Google has great documentation on how all of this works.

The full solution

This was great, except it had a huge flaw. We use a lot of other analytics providers besides Google Analytics, and we really want to make sure that they’re all ready before changing the URL, otherwise we’ll be missing out on this tracking information.

I looked through all the libraries we used and narrowed it down to the ones that really need access to the UTM codes: HubSpot, Pardot, Google Analytics, Clicky, and Simplex (a tiny JS library we built to track a visitor’s first touch with our site). They all operate differently, but I was fairly confident I could find a way to detect if each one was ready.

There was one other major snag. Our producthas a handy feature that allows you to identify a visitor by putting their email in the query string like this:

https://wistia.com/?wemail=hi@wistia.com

Our video player will detect this parameter in the URL and pass that information to our analytics system. We use this when we send out email newsletters to track what people are watching. Here’s how it works.

Dropping wemail into the query string is an amazingly simple solution for tracking visitors, but it has a problem that’s been plaguing me ever since its creation. People will share links that have their email address in them! Now our system will think everyone who clicks that link is that same person. It’s pretty annoying.

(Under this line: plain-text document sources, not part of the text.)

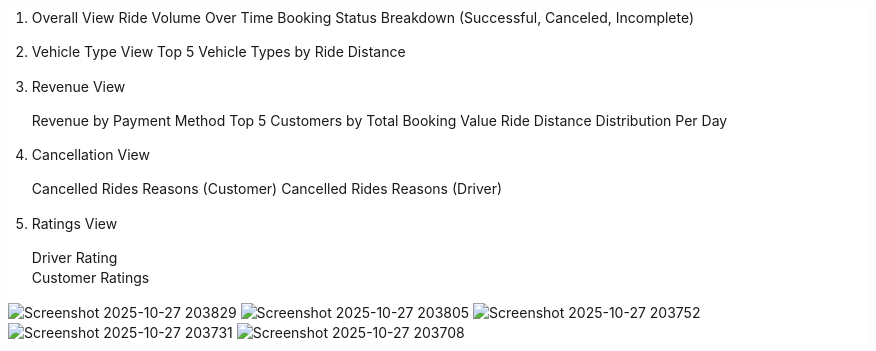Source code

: 1. Overall View
    Ride Volume Over Time
    Booking Status Breakdown (Successful, Canceled, Incomplete)

2. Vehicle Type View
    Top 5 Vehicle Types by Ride Distance
   
4. Revenue View

      Revenue by Payment Method
      Top 5 Customers by Total Booking Value
      Ride Distance Distribution Per Day

5. Cancellation View

      Cancelled Rides Reasons (Customer)
      Cancelled Rides Reasons (Driver)

6. Ratings View

      Driver Rating  
      Customer Ratings




<img width="1920" height="1020" alt="Screenshot 2025-10-27 203829" src="https://github.com/user-attachments/assets/75eef1a6-ef3d-4cb5-b340-7ebda3973011" />
<img width="1314" height="617" alt="Screenshot 2025-10-27 203805" src="https://github.com/user-attachments/assets/dbac1fd4-f3b1-4690-8fcd-0e40e339acf7" />
<img width="1542" height="910" alt="Screenshot 2025-10-27 203752" src="https://github.com/user-attachments/assets/22760176-ece8-4616-bb91-589aa1e92ad2" />
<img width="1480" height="838" alt="Screenshot 2025-10-27 203731" src="https://github.com/user-attachments/assets/e0c33acf-0ef8-49b7-92b4-dbd178a782ce" />
<img width="1425" height="838" alt="Screenshot 2025-10-27 203708" src="https://github.com/user-attachments/assets/8c5e77e9-1df4-4df1-9268-374373f7e6dd" />





























   
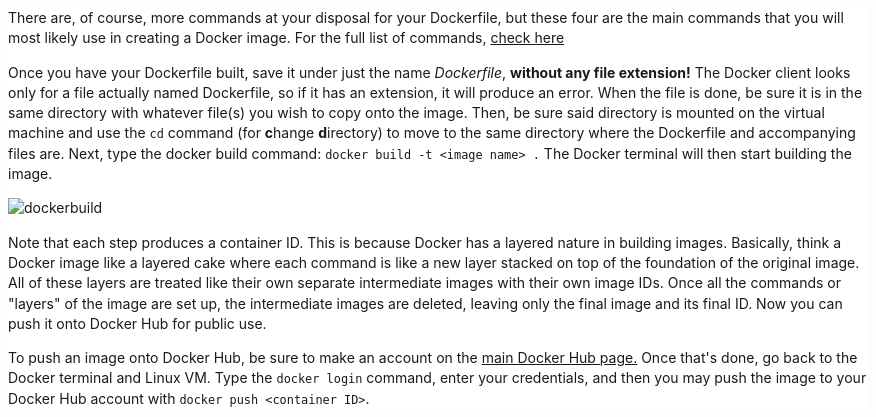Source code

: There are, of course, more commands at your disposal for your Dockerfile, but these four are the main commands that you will most likely use in creating a Docker image. For the full list of commands, [check here][commands]

Once you have your Dockerfile built, save it under just the name *Dockerfile*, **without any file extension!** The Docker client looks only for a file actually named Dockerfile, so if it has an extension, it will produce an error. When the file is done, be sure it is in the same directory with whatever file(s) you wish to copy onto the image. Then, be sure said directory is mounted on the virtual machine and use the `cd` command (for **c**hange **d**irectory) to move to the same directory where the Dockerfile and accompanying files are. Next, type the docker build command:
`docker build -t <image name> .` The Docker terminal will then start building the image. 

![dockerbuild](dockerbuild.JPG)

Note that each step produces a container ID. This is because Docker has a layered nature in building images. Basically, think a Docker image like a layered cake where each command is like a new layer stacked on top of the foundation of the original image. All of these layers are treated like their own separate intermediate images with their own image IDs. Once all the commands or "layers" of the image are set up, the intermediate images are deleted, leaving only the final image and its final ID. Now you can push it onto Docker Hub for public use.

To push an image onto Docker Hub, be sure to make an account on the [main Docker Hub page.][docker-hub] Once that's done, go back to the Docker terminal and Linux VM. Type the `docker login` command, enter your credentials, and then you may push the image to your Docker Hub account with `docker push <container ID>`.
   
   [docker]: <https://www.docker.com/>
   [docs]: <https://docs.docker.com/>
   [toolbox]: <https://www.docker.com/docker-toolbox>
   [docker-hub]: <https://hub.docker.com/>
   [commands]: <https://docs.docker.com/v1.8/reference/builder/>

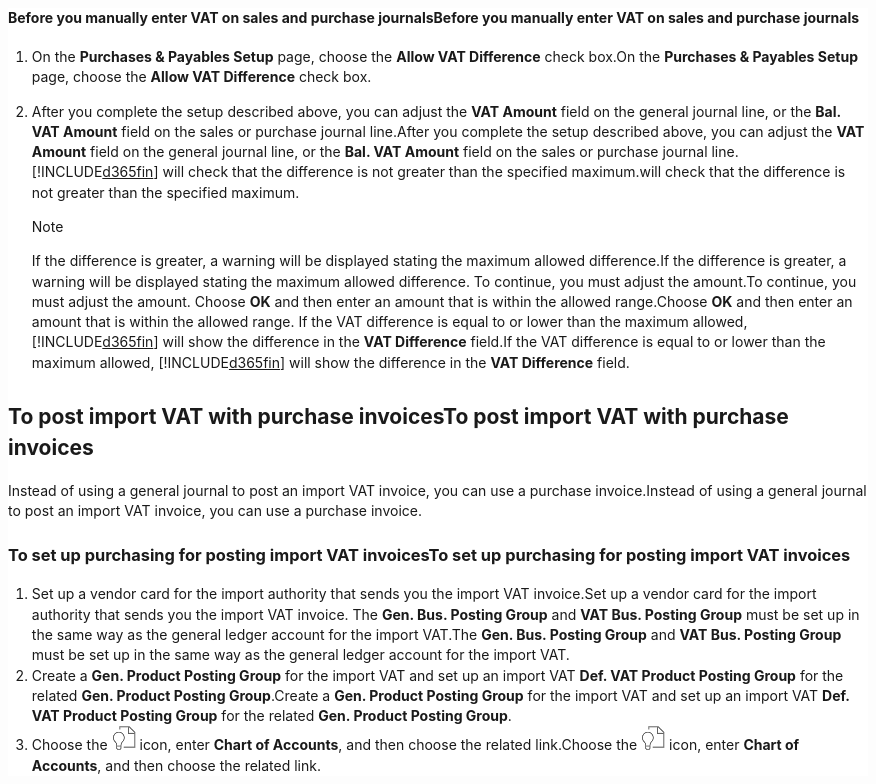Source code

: #### <a name="before-you-manually-enter-vat-on-sales-and-purchase-journals"></a><span data-ttu-id="2e5c5-174">Before you manually enter VAT on sales and purchase journals</span><span class="sxs-lookup"><span data-stu-id="2e5c5-174">Before you manually enter VAT on sales and purchase journals</span></span>  
1. <span data-ttu-id="2e5c5-175">On the **Purchases & Payables Setup** page, choose the **Allow VAT Difference** check box.</span><span class="sxs-lookup"><span data-stu-id="2e5c5-175">On the **Purchases & Payables Setup** page, choose the **Allow VAT Difference** check box.</span></span>  
2. <span data-ttu-id="2e5c5-176">After you complete the setup described above, you can adjust the **VAT Amount** field on the general journal line, or the **Bal. VAT Amount** field on the sales or purchase journal line.</span><span class="sxs-lookup"><span data-stu-id="2e5c5-176">After you complete the setup described above, you can adjust the **VAT Amount** field on the general journal line, or the **Bal. VAT Amount** field on the sales or purchase journal line.</span></span> [!INCLUDE[d365fin](includes/d365fin_md.md)] <span data-ttu-id="2e5c5-177">will check that the difference is not greater than the specified maximum.</span><span class="sxs-lookup"><span data-stu-id="2e5c5-177">will check that the difference is not greater than the specified maximum.</span></span>  
  
    > [!NOTE]  
    > <span data-ttu-id="2e5c5-178">If the difference is greater, a warning will be displayed stating the maximum allowed difference.</span><span class="sxs-lookup"><span data-stu-id="2e5c5-178">If the difference is greater, a warning will be displayed stating the maximum allowed difference.</span></span> <span data-ttu-id="2e5c5-179">To continue, you must adjust the amount.</span><span class="sxs-lookup"><span data-stu-id="2e5c5-179">To continue, you must adjust the amount.</span></span> <span data-ttu-id="2e5c5-180">Choose **OK** and then enter an amount that is within the allowed range.</span><span class="sxs-lookup"><span data-stu-id="2e5c5-180">Choose **OK** and then enter an amount that is within the allowed range.</span></span> <span data-ttu-id="2e5c5-181">If the VAT difference is equal to or lower than the maximum allowed, [!INCLUDE[d365fin](includes/d365fin_md.md)] will show the difference in the **VAT Difference** field.</span><span class="sxs-lookup"><span data-stu-id="2e5c5-181">If the VAT difference is equal to or lower than the maximum allowed, [!INCLUDE[d365fin](includes/d365fin_md.md)] will show the difference in the **VAT Difference** field.</span></span>  

## <a name="to-post-import-vat-with-purchase-invoices"></a><span data-ttu-id="2e5c5-182">To post import VAT with purchase invoices</span><span class="sxs-lookup"><span data-stu-id="2e5c5-182">To post import VAT with purchase invoices</span></span>
<span data-ttu-id="2e5c5-183">Instead of using a general journal to post an import VAT invoice, you can use a purchase invoice.</span><span class="sxs-lookup"><span data-stu-id="2e5c5-183">Instead of using a general journal to post an import VAT invoice, you can use a purchase invoice.</span></span>  

### <a name="to-set-up-purchasing-for-posting-import-vat-invoices"></a><span data-ttu-id="2e5c5-184">To set up purchasing for posting import VAT invoices</span><span class="sxs-lookup"><span data-stu-id="2e5c5-184">To set up purchasing for posting import VAT invoices</span></span>  
1. <span data-ttu-id="2e5c5-185">Set up a vendor card for the import authority that sends you the import VAT invoice.</span><span class="sxs-lookup"><span data-stu-id="2e5c5-185">Set up a vendor card for the import authority that sends you the import VAT invoice.</span></span> <span data-ttu-id="2e5c5-186">The **Gen. Bus. Posting Group** and **VAT Bus. Posting Group** must be set up in the same way as the general ledger account for the import VAT.</span><span class="sxs-lookup"><span data-stu-id="2e5c5-186">The **Gen. Bus. Posting Group** and **VAT Bus. Posting Group** must be set up in the same way as the general ledger account for the import VAT.</span></span>  
2. <span data-ttu-id="2e5c5-187">Create a **Gen. Product Posting Group** for the import VAT and set up an import VAT **Def. VAT Product Posting Group** for the related **Gen. Product Posting Group**.</span><span class="sxs-lookup"><span data-stu-id="2e5c5-187">Create a **Gen. Product Posting Group** for the import VAT and set up an import VAT **Def. VAT Product Posting Group** for the related **Gen. Product Posting Group**.</span></span>  
3. <span data-ttu-id="2e5c5-188">Choose the ![Search for Page or Report](media/ui-search/search_small.png "Search for Page or Report icon") icon, enter **Chart of Accounts**, and then choose the related link.</span><span class="sxs-lookup"><span data-stu-id="2e5c5-188">Choose the ![Search for Page or Report](media/ui-search/search_small.png "Search for Page or Report icon") icon, enter **Chart of Accounts**, and then choose the related link.</span></span>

If we could coordinate with the Wistia players on the page and strip the wemail parameter, that would be huge! We’d have even cleaner URLs and no longer be errantly tagging visitors.

Thankfully after some late nights and a lot of help from Max, Fresh URL was born. Take a look at the code if you’re curious how it works!


Hopefully I’ve convinced you to help me rid the world of ugly URLs! If that’s not the case, just know that it will be hard for me personally to share links to your content, because I have trouble using my computer when my eyes are filled with tears!!!